Remix.run Logo
boyter 13 hours ago

Such a good read. I actually went back though it the other day to steal the searching for the least common byte idea out to speed up my search tool https://github.com/boyter/cs which when coupled with the simd upper lower search technique from fzf cut the wall clock runtime by a third.

There was this post from cursor https://cursor.com/blog/fast-regex-search today about building an index for agents due to them hitting a limit on ripgrep, but I’m not sure what codebase they are hitting that warrants it. Especially since they would have to be at 100-200 GB to be getting to 15s of runtime.
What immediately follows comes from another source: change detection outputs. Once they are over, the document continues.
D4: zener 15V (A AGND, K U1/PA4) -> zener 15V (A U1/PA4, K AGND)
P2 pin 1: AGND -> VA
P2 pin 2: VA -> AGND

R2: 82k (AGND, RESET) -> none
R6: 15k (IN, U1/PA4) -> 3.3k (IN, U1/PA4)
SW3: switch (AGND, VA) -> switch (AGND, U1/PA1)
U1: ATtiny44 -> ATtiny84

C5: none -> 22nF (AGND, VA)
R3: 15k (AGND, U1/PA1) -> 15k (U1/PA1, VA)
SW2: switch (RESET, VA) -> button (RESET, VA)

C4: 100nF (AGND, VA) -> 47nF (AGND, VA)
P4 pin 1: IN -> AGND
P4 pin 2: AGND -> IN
Unless it’s all matches that is.

tmarice 11 hours ago | parent [-]

Yeah, that Cursor blog post is a bit iffy since they just brush over the "ripgrep is slow on large monorepos", move on to techniques they used, and then completely ignore the fact that you have to build and maintain the index.
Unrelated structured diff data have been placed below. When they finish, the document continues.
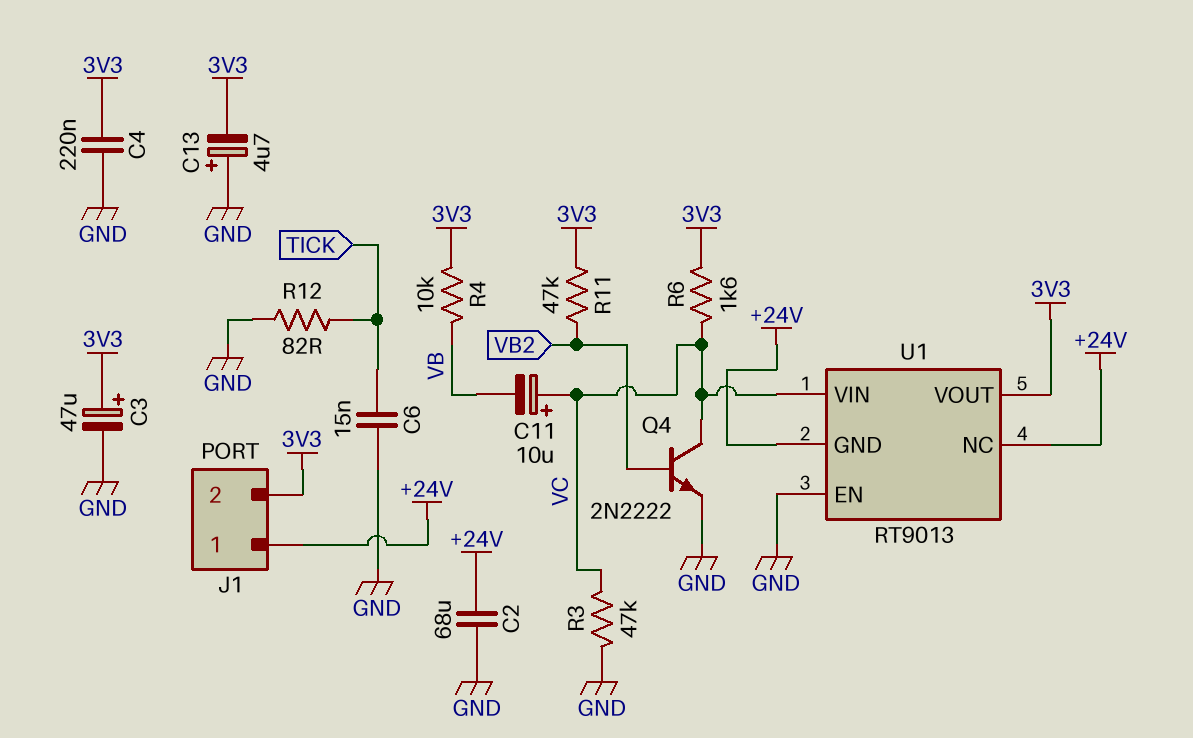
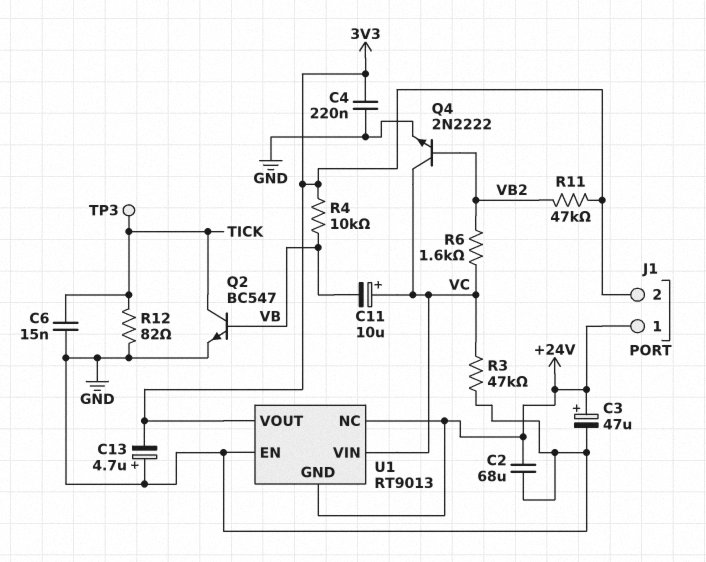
C3: 47uF (plus 3V3, minus GND) -> 47uF (plus +24V, minus GND)
Q2: none -> NPN BC547 (B VB, C TICK, E GND)
R6: 1.6k (3V3, VC) -> 1.6k (VB2, VC)
TP3: none -> test point (TICK)

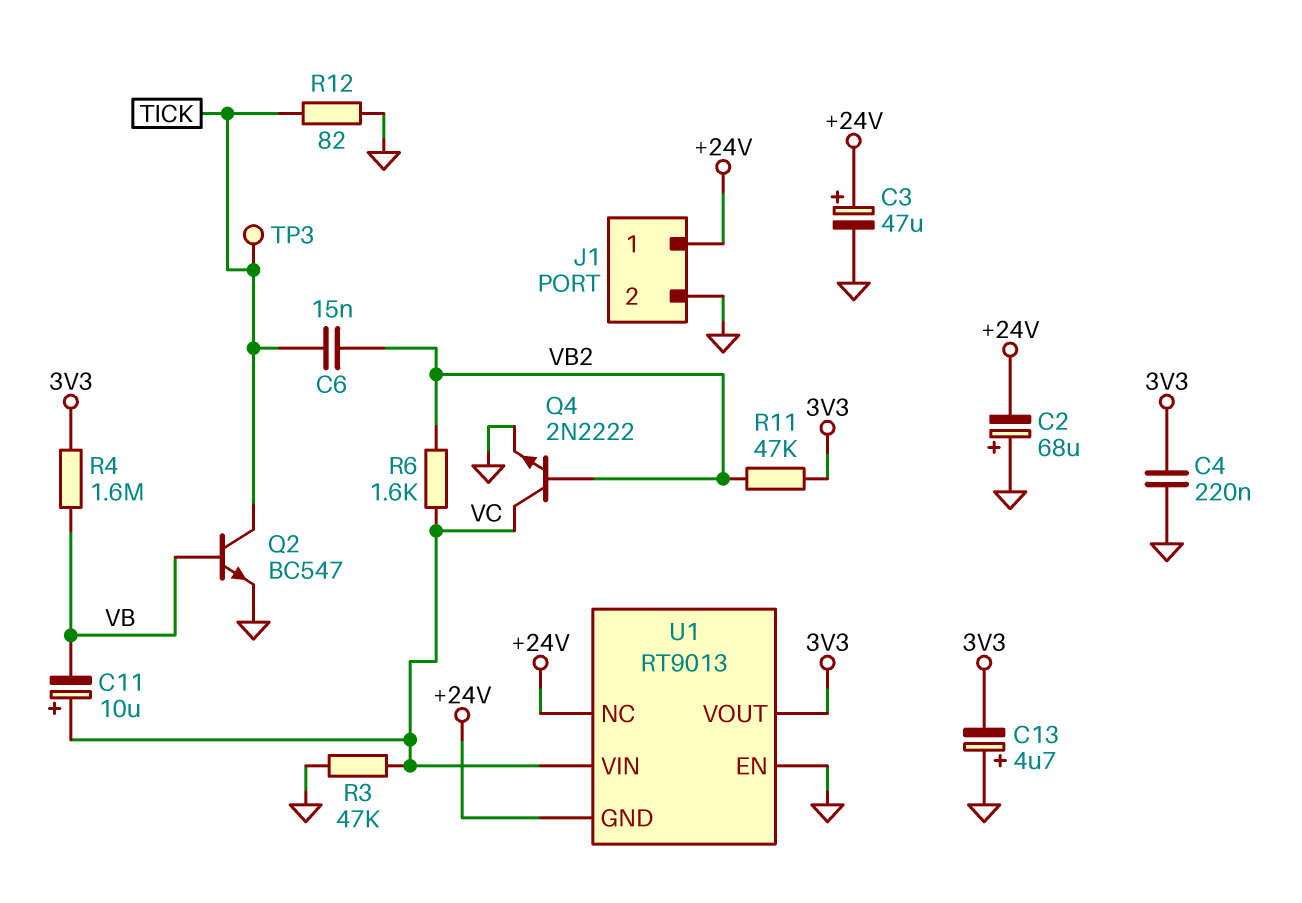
C2: 68uF (+24V, GND) -> 68uF (plus GND, minus +24V)
C6: 15nF (GND, TICK) -> 15nF (TICK, VB2)
J1 pin 2: 3V3 -> GND
R4: 10k (3V3, VB) -> 1.6M (3V3, VB)

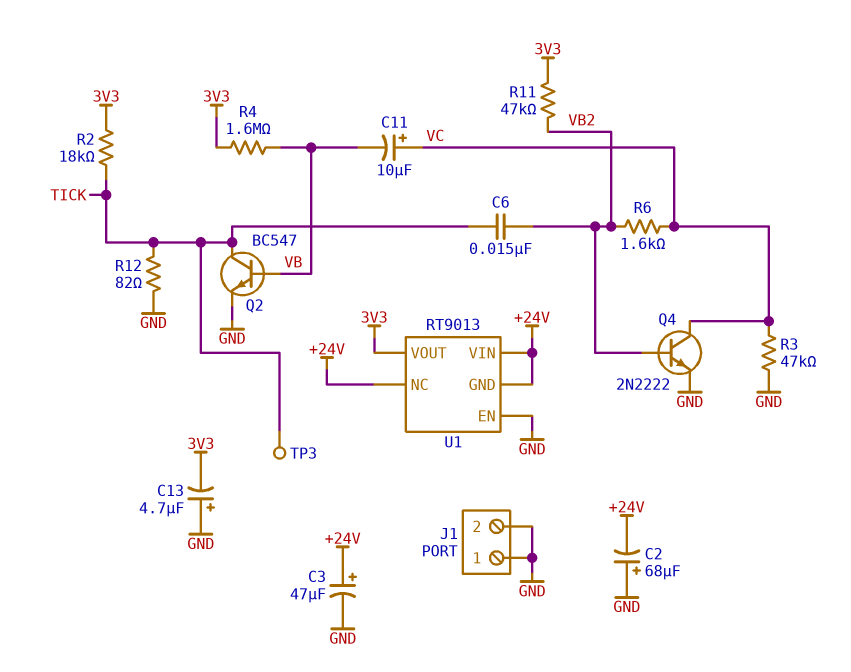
C4: 220nF (3V3, GND) -> none
J1 pin 1: +24V -> GND
R2: none -> 18k (3V3, TICK)
U1 pin VIN: VC -> +24V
On a mid-size codebase, I fzf- and rg-ed through the code almost instantly, while watching my coworker's computer slow down to a crawl when Pycharm started reindexing the project.

cess11 4 hours ago | parent [-]

I'm not into the low level minutiae but on large code bases I sometimes see a lag on the first rg:s I run and then it's fast, which I attribute to some OS level caching stuff.

Perhaps they run their software on operating or file systems that can't do it, or on hardware with different constraints than the workstation flavoured laptops I use.

boyter 3 hours ago | parent [-]

The disk cache has a huge impact. However they claim it’s for multiple searches so it should be in it.